(Raw records)
»»

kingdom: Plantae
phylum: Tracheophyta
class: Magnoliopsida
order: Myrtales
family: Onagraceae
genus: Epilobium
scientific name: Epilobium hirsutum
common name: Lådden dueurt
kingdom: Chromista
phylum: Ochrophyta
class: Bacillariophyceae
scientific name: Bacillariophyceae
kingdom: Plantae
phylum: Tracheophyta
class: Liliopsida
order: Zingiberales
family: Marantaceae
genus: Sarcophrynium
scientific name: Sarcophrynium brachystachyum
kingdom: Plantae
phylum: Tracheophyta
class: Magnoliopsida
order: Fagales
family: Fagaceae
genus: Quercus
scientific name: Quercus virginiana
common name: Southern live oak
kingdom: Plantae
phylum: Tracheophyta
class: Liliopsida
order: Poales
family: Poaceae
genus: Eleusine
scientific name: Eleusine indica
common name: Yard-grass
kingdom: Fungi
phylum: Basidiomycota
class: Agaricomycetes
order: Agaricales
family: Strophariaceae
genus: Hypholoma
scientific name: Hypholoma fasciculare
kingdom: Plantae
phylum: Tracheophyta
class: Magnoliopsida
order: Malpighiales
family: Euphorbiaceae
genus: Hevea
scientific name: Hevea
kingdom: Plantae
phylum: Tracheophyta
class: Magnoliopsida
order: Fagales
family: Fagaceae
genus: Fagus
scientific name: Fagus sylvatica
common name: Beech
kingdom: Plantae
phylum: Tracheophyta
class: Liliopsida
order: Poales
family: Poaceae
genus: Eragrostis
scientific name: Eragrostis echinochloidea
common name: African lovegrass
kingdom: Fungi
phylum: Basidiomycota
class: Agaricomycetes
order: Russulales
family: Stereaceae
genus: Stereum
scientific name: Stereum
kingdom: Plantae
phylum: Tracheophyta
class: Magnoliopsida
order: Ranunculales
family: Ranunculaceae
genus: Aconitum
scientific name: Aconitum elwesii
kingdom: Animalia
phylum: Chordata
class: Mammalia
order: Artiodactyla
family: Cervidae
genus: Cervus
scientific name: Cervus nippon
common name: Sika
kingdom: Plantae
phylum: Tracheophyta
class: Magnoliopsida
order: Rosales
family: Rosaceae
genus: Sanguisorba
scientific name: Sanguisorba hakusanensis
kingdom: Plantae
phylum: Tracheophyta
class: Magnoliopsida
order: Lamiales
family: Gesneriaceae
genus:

««

WORK REQUIRED: Format every line of the material above as a numbered list, omitting any blank lines.

THE OUTPUT:
1. kingdom: Plantae
2. phylum: Tracheophyta
3. class: Magnoliopsida
4. order: Myrtales
5. family: Onagraceae
6. genus: Epilobium
7. scientific name: Epilobium hirsutum
8. common name: Lådden dueurt
9. kingdom: Chromista
10. phylum: Ochrophyta
11. class: Bacillariophyceae
12. scientific name: Bacillariophyceae
13. kingdom: Plantae
14. phylum: Tracheophyta
15. class: Liliopsida
16. order: Zingiberales
17. family: Marantaceae
18. genus: Sarcophrynium
19. scientific name: Sarcophrynium brachystachyum
20. kingdom: Plantae
21. phylum: Tracheophyta
22. class: Magnoliopsida
23. order: Fagales
24. family: Fagaceae
25. genus: Quercus
26. scientific name: Quercus virginiana
27. common name: Southern live oak
28. kingdom: Plantae
29. phylum: Tracheophyta
30. class: Liliopsida
31. order: Poales
32. family: Poaceae
33. genus: Eleusine
34. scientific name: Eleusine indica
35. common name: Yard-grass
36. kingdom: Fungi
37. phylum: Basidiomycota
38. class: Agaricomycetes
39. order: Agaricales
40. family: Strophariaceae
41. genus: Hypholoma
42. scientific name: Hypholoma fasciculare
43. kingdom: Plantae
44. phylum: Tracheophyta
45. class: Magnoliopsida
46. order: Malpighiales
47. family: Euphorbiaceae
48. genus: Hevea
49. scientific name: Hevea
50. kingdom: Plantae
51. phylum: Tracheophyta
52. class: Magnoliopsida
53. order: Fagales
54. family: Fagaceae
55. genus: Fagus
56. scientific name: Fagus sylvatica
57. common name: Beech
58. kingdom: Plantae
59. phylum: Tracheophyta
60. class: Liliopsida
61. order: Poales
62. family: Poaceae
63. genus: Eragrostis
64. scientific name: Eragrostis echinochloidea
65. common name: African lovegrass
66. kingdom: Fungi
67. phylum: Basidiomycota
68. class: Agaricomycetes
69. order: Russulales
70. family: Stereaceae
71. genus: Stereum
72. scientific name: Stereum
73. kingdom: Plantae
74. phylum: Tracheophyta
75. class: Magnoliopsida
76. order: Ranunculales
77. family: Ranunculaceae
78. genus: Aconitum
79. scientific name: Aconitum elwesii
80. kingdom: Animalia
81. phylum: Chordata
82. class: Mammalia
83. order: Artiodactyla
84. family: Cervidae
85. genus: Cervus
86. scientific name: Cervus nippon
87. common name: Sika
88. kingdom: Plantae
89. phylum: Tracheophyta
90. class: Magnoliopsida
91. order: Rosales
92. family: Rosaceae
93. genus: Sanguisorba
94. scientific name: Sanguisorba hakusanensis
95. kingdom: Plantae
96. phylum: Tracheophyta
97. class: Magnoliopsida
98. order: Lamiales
99. family: Gesneriaceae
100. genus:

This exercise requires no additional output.